Economia

È la Russia il nuovo padrone del grano

Ucraina superata, Mosca prima per export mondiale

di Alessio Gallicola -


Come l’energia, più dell’energia. Anche per il grano la Russia si avvia a confermarsi il vero “padrone del mercato”. Il risultato dei primi tre mesi di conflitto è una produzione crescente (+2,6%), che ne fa il principale esportatore mondiale, con un totale di 84,7 milioni di tonnellate, delle quali circa la metà destinate alle esportazioni (39 milioni di tonnellate).

Come era prevedibile, il blocco dei porti ucraini si rivela un vantaggio tangibile per Mosca.  La regione di Kherson ha iniziato ad esportare il grano dell’ultimo raccolto russo, ha detto alla Tass Kirill Stremousov, vice capo dell’amministrazione militare-civile della regione ucraina attualmente amministrata dalla Russia. “Qui c’è molto grano e spazio per nuovi raccolti”.

Rapporto di forze ribaltato nei confronti dell’Ucraina, costretta a registrare una notevole contrazione della produzione. I nuovi raccolti in arrivo tra poche settimane porteranno un quantitativo di grano stimato di 19,4 milioni di tonnellate, circa il 40% in meno rispetto ai 33 milioni previsti per questa stagione. Volumi che non saranno in grado di bilanciare lo svuotamento dei magazzini, dove si stima la presenza di oltre 20 milioni di tonnellate di cereali tra grano, orzo e mais destinati alle esportazioni sia in Paesi ricchi che in quelli più poveri, dove il blocco rischia di provocare rivolte e carestie. Paesi come Egitto, Turchia, Bangladesh e Iran, che acquistano più del 60% del proprio grano da Russia e Ucraina ma – precisa la Coldiretti – anche Libano, Tunisia, Yemen, Libia e Pakistan sono fortemente dipendenti dalle forniture dei due Paesi.

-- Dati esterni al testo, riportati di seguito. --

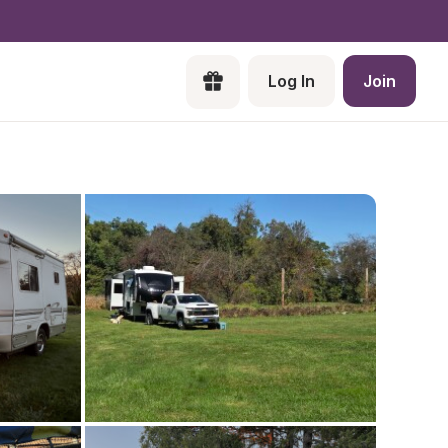
Log In
Join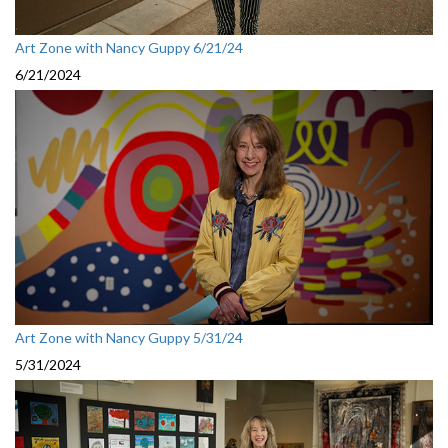
Art Zone with Nancy Guppy 6/21/24
6/21/2024
Art Zone with Nancy Guppy 5/31/24
5/31/2024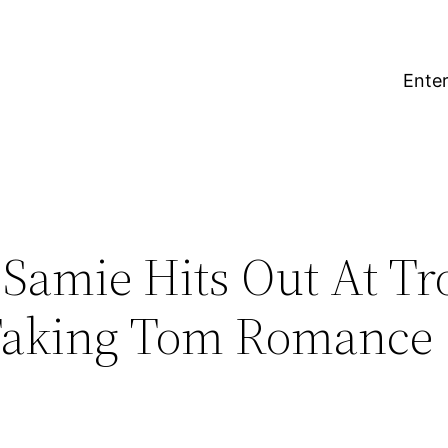
Enter
 Samie Hits Out At Tro
Faking Tom Romance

Una situazione che riguarda direttamente anche l’Unione Europea nel suo insieme, dove il livello di autosufficienza della produzione comunitaria varia dall’82% per il grano duro destinato alla pasta al 93% per il mais destinato all’alimentazione animale fino al 142% per quello tenero destinato alla panificazione, secondo l’analisi della Coldiretti sull’ultimo outlook della Commissione Europea, che evidenzia l’importanza di investire sull’agricoltura per ridurre la dipendenza dall’estero e non sottostare ai ricatti alimentari.

Ma la crisi del grano parte da lontano, almeno per l’Italia. Il blocco delle forniture causato dal conflitto russo-ucraino sta facendo venire al pettine i nodi irrisolti di una politica agricola che, nel nostro Paese, negli ultimi decenni sembra aver giocato al ribasso, senza guardare lontano o almeno alle più evidenti potenzialità della nostra produzione. Ora Ettore Prandini, presidente di Coldiretti, chiede immediati interventi per combattere il caro energia e assicurare il mantenimento di aziende e stalle ma racconta anche un fatto finora trascurato: “L’Italia è costretta ad importare materie prime agricole a causa dei bassi compensi riconosciuti agli agricoltori, che hanno dovuto ridurre di quasi un terzo la produzione nazionale di mais negli ultimi 10 anni, durante i quali è scomparso anche un campo di grano su cinque, con la perdita di quasi mezzo milione di ettari coltivati”.